Beispiel:  Aus einer handschriftlichen 4 wird durch eine Aufnahme mit einer Kamera eine flächige Pixelmatrix aus dunklen und hellen Stellen. Diese Kontraste werden mit einem Wert (z. B. weiß = 0 / schwarz = 255) hinterlegt. Aus den Pixelmustern und deren Werthaltigkeit erkennt ein Algorithmus, dass die Ziffer 4 geschrieben wurde. Für jede Zahl wird ein eigenes Neuron trainiert. Für das Training sind viele Paare von handschriftlichen Ziffern und deren definierter Bedeutung notwendig. Durch diese bekannten Kombinationen lernt das Netzwerk aus künstlichen Neuronen die Eigenschaften der einzelnen Neuronen zu präzisieren, so dass es im Ergebnis zu jeder handschriftlichen Ziffer deren Bedeutung eigenständig ermitteln kann.

 

 

Dieses Prinzip wendet man im Bereich des autonomen Fahrens nun auch für die Analyse der Fahrzeugumgebung an:

 

  1. wahrnehmen = Zunächst werden die Gegebenheiten der Umgebung durch unterschiedliche Sensor-, Kamera- und Radarsystem erfasst und in einen gemeinsamen Darstellungsraum integriert.
  2. verstehen = Darauf aufbauend segmentiert eine trainierte KI die Darstellung in unterschiedliche Kategorien (Straße & Bauwerke, Schilder & Verkehrssignale, bewegte Fahrzeuge & Personen, Radfahrer, etc.). Dies reduziert die Komplexität und erhöht die Differenzierung in der weiteren Beobachtung.

 

In einem Forschungsprojekt an der TH-Aschaffenburg wird gerade das Verhalten von Fußgängern und Fahrradfahrern erforscht. Damit soll die Position dieser Verkehrsteilnehmer für die nächsten 2,5 Sekunden vorhergesagt werden.

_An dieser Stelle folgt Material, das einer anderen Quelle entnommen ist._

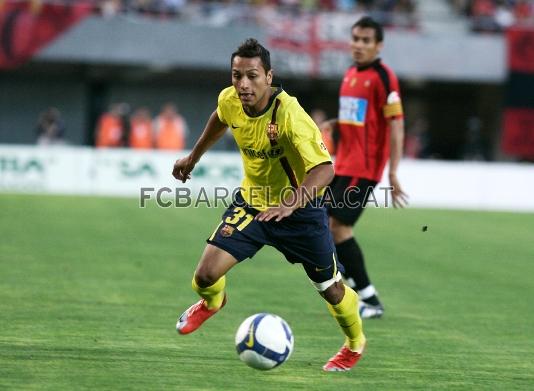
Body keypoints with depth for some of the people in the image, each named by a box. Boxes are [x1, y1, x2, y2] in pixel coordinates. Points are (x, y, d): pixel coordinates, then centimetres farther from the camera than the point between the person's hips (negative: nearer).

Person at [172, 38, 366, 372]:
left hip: (300, 210, -4)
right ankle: (212, 302, 29)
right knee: (206, 276, -10)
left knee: (331, 289, 9)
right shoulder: (229, 101, -15)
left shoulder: (289, 115, -34)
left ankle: (355, 344, 42)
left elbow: (324, 169, -42)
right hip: (252, 202, 4)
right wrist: (194, 157, 21)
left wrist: (290, 204, -56)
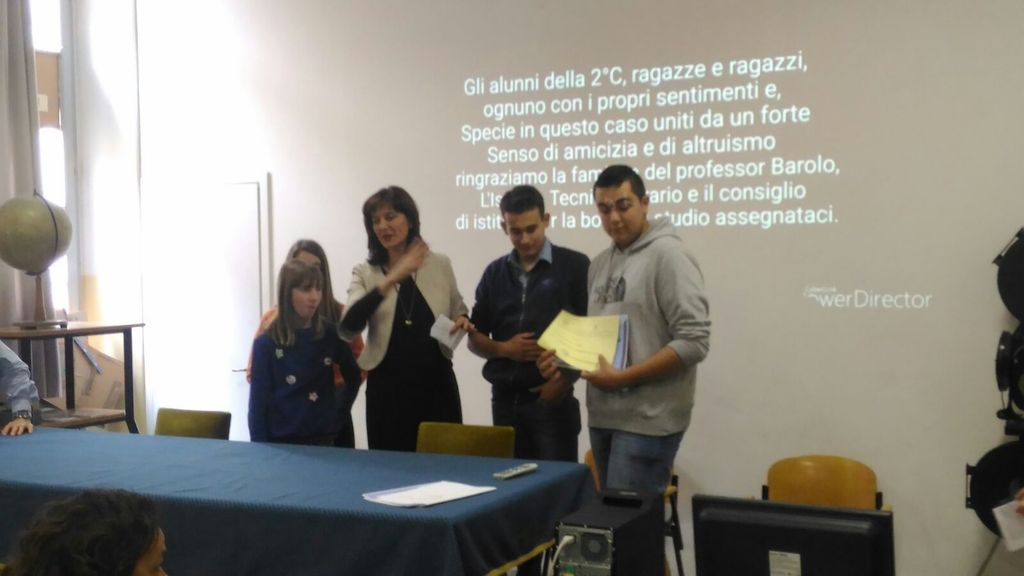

Mit einer auf Fußgänger und Radfahrer trainierten KI wird der von den Sensorsystemen wahrgenommene Weg entsprechend analysiert und ausgewertet.

 

 

Die besondere Herausforderung ist, dass sich im Gegensatz zu Fahrzeugen das Verhalten der Fußgänger & Radfahrer wesentlich schwerer voraussagen lässt. Die Vorhersagezeiten, Positionen und Aufenthaltswahrscheinlichkeiten in der erforderlichen hohen Qualität also deutlich schwerer zu ermitteln sind. In jüngsten Ansätzen wird die Vorhersagepräzision deutlich verbessert, in dem die Bewegungen der Personen nicht nur als Linie mit Richtung und Geschwindigkeit, sondern als 3-dimensionale „Pose“ erfasst wird.

 

 

Die so für spezifische Situationen entwickelte Algorithmen, können für unübersichtlichere Sonderfälle (z. B. Kinder & E-Scooter) als gute Grundlage genutzt und zielgerichtet weiterentwickelt werden.

 

 

Für die technische Integration von Künstlicher Intelligenz ist bedeutsam, dass eine große Rechnerleistung vor allem für das Trainieren der KI und für die Sensor-Signal-Verarbeitung erforderlich ist. Austrainierte Systeme lassen sich zum Teil in deutlich einfachere IT-Systeme integrieren. Entsprechend sind viele KI-gestützte System wie Fahrassistenten, Spracherkennung, Routenplanung, Bildauswertung schon in den Alltag eingesickert, ohne dass dies zu Leistungsengpässen auf Seiten der Trägersysteme geführt hat. Neuere Anwendungen sind z. B. Video-DeepFake. Bilderzeugung von künstlichen Personen, medizinische Mustererkennung, Prozessoptimierung in Produktion und Logistik, …

 

 

Die dafür notwendigen Methoden für maschinelles Lernen sind etabliert und breit verfügbar. Allerdings sind die grundlegenden Kompetenzen für diese Methoden vor allem in den USA oder China angesiedelt. Für die europäische / deutsche Wirtschaft bietet sich ein Kompetenzaufbau in der Systemintegration von KI an. Für Assistenzsysteme, Maschinen und Produktionsanlagen kann KI zur Verbesserung der Leistungsfähigkeit und Erhöhung der Produktivität genutzt werden.

 

 

Neben den technischen Aspekten sind allerdings für jeden Anwendungsbereich auch die spezifischen rechtlichen und ethischen Voraussetzungen zu klären sowie Folgeabschätzungen vorzunehmen. Zum autonomen Fahren stellen sich zum Beispiel die Fragen:

 

  • Welche Kriterien und Wahrscheinlichkeitsbandbreiten für Vorhersagen, werden für eine Zulassung akzeptiert?
  • Wie kann die IT-Sicherheit gewährleistet werden, um eine Fremdkontrolle der Fahrzeuge zu verhindern?
  • Wie soll mit ethischen Entscheidungssituationen in Grenzfällen umgegangen werden?
  • Will diese Gesellschaft oder schlicht der Kunde überhaupt ein vollautonomes Fahren ohne Eingriffsmöglichkeit?